The white tea grade dataset was imported into the YOLOV11 model for training. The number of iterations of this training was 300. Because this study was aimed at the tea target with a smaller target, the batch size was set to eight. After training, the experimental results of cls _ loss, recall, precision, MAP _ 0.5, MAP _ 0.5: 0.95 of the model are shown in Figure 11. After 75 iterations of model training, the curve is close to a stable trend. The cls _ loss of the model is close to 0.76. Precision approaches 0.77. The recall of the model approaches 0.86. The MAP _ 0.5 of the model is close to 0.84. The MAP _ 0.5: 0.95 of the model is close to 0.52.
Figure 11. Experimental results of YOLOv11 model [(a) model cls loss; (b) model recall; (c) model precision; (d) model mAP 0.5; (e) model mAP _ 0.5 : 0.95].
The white tea grade dataset was imported into the YOLO-AE model for training. The number of iterations of this training was 300. Because this study was aimed at the tea target with a smaller target, the batch size was set to eight. After training, the experimental results of cls _ loss, recall, precision, MAP _ 0.5, MAP _ 0.5: 0.95 of the model are shown in Figure 12. After 75 iterations of model training, the curve is close to a stable trend. The cls _ loss of the model is close to 0.47. Precision approaches 0.82. The recall of the model approaches 0.9. The MAP _ 0.5 of the model is close to 0.89. The mAP _ 0.5: 0.95 of the model is close to 0.52.

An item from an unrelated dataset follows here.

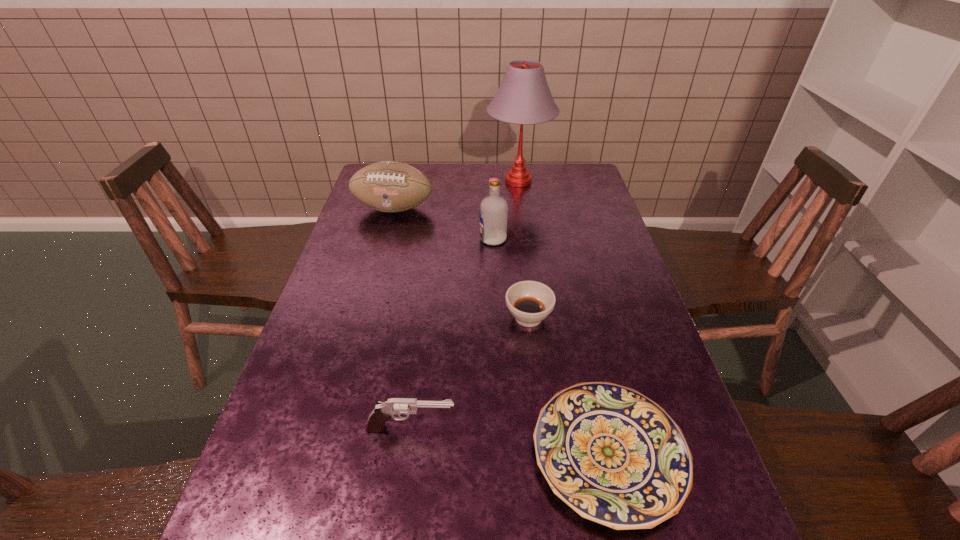
This screenshot has width=960, height=540. In order to click on vacant region that satisfies the following two spatial constraints: 1. on the laces of the football (American); 2. on the left side of the third nearest object in this screenshot , I will do `click(364, 318)`.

Figure 12. Experimental results for cls-loss in YOLO-AE model. [(a) model cls loss; (b) model recall; (c) model precision; (d) model mAP 0.5; (e) model mAP _ 0.5 : 0.95].
By training the four models, the corresponding model parameters were obtained. The test data of Precision, Recall, MAP _ 0.5, MAP _ 0.5: 0.95, and frame recognition time time for each model are shown in Table 2. The comparison results reveal that the weight file of the Faster R-CNN model is the largest. Moreover, these predict that an image requires the longest time. The SSD model displayed accuracy, recall, and MAP values lower than those for the other two models. Among the three models, the YOLO-AE model yielded the best training results. The model requires the shortest time to predict, the minimum weight file is 6.3 M, and the model is lightweight. In the identification, the shape parameters of different grades of tea are close, which requires high accuracy. The improved YOLOV11 model and the number of parameters and floating-point operations before the improvement only increased by 3%, but the recognition accuracy increased by 3%. Compared with the YOLOV5 model, the improved model parameters are reduced by 61%, and the recognition accuracy is increased by 3%. The accuracy of the system identification is the first pursuit factor. Based on the analysis of the above factors, this study chooses the improved YOLOV11 model to be more suitable for tea selection regulation.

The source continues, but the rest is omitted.